**Written task**:
Write out the lines below word for word, leaving out the pictures.

**Records supplied**:
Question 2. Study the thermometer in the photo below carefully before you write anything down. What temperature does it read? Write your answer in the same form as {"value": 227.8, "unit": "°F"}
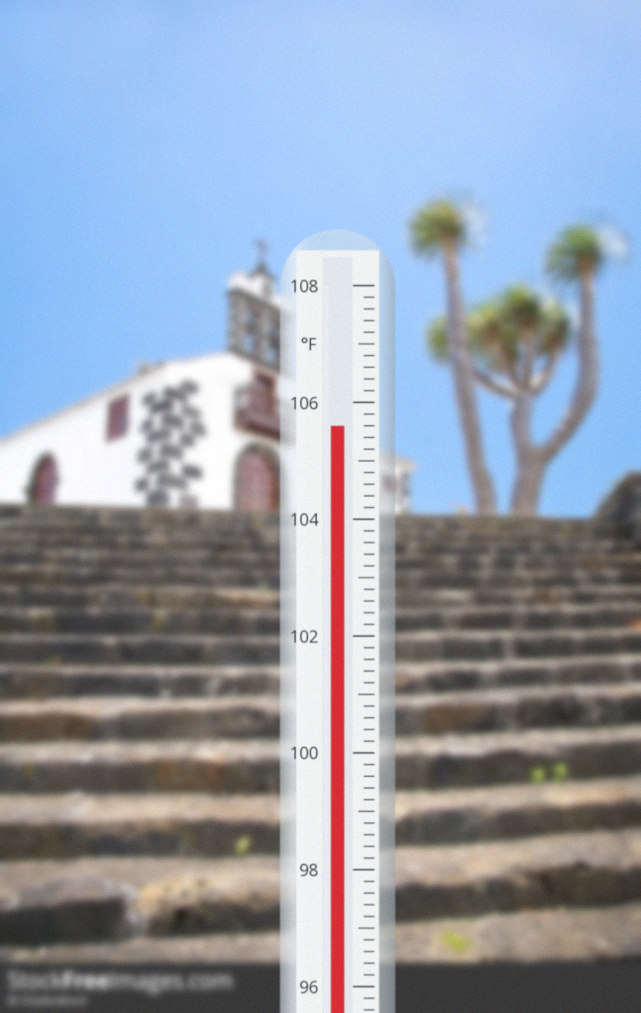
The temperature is {"value": 105.6, "unit": "°F"}
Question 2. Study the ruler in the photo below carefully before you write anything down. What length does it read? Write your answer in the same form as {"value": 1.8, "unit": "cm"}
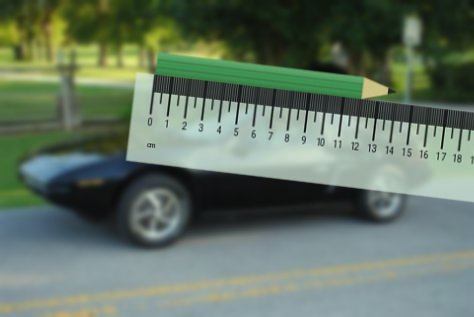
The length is {"value": 14, "unit": "cm"}
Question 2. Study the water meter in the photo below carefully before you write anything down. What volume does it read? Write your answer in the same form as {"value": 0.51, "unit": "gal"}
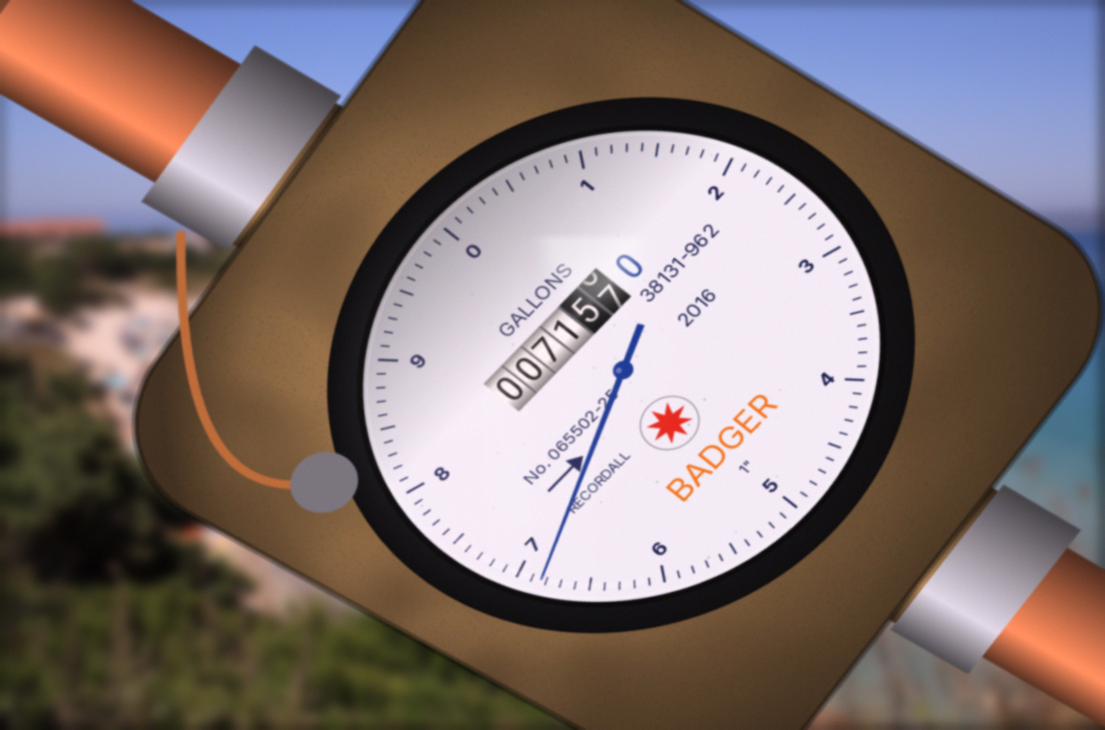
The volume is {"value": 71566.8, "unit": "gal"}
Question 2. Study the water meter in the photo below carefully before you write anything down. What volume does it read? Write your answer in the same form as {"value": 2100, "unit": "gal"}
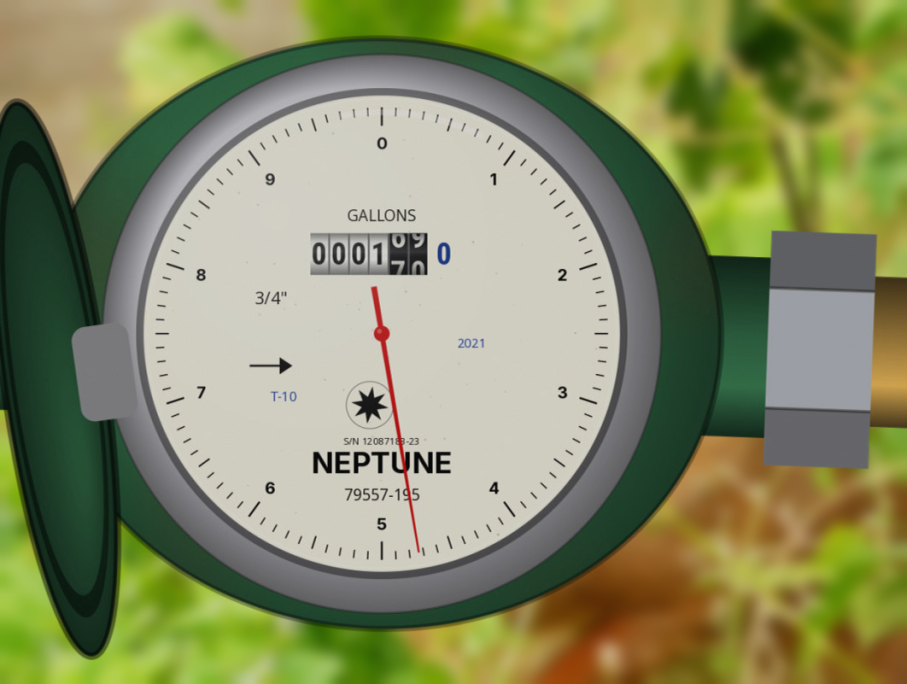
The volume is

**Answer box**:
Question 2. Study the thermometer in the photo below carefully before you write anything down. What temperature does it read? Write your answer in the same form as {"value": 227.8, "unit": "°F"}
The temperature is {"value": 105.6, "unit": "°F"}
Question 2. Study the ruler in the photo below carefully before you write anything down. What length does it read? Write your answer in the same form as {"value": 1.8, "unit": "cm"}
The length is {"value": 14, "unit": "cm"}
Question 2. Study the water meter in the photo below carefully before you write anything down. What volume does it read? Write your answer in the same form as {"value": 0.51, "unit": "gal"}
The volume is {"value": 71566.8, "unit": "gal"}
Question 2. Study the water meter in the photo below carefully before you write anything down. What volume does it read? Write your answer in the same form as {"value": 2100, "unit": "gal"}
The volume is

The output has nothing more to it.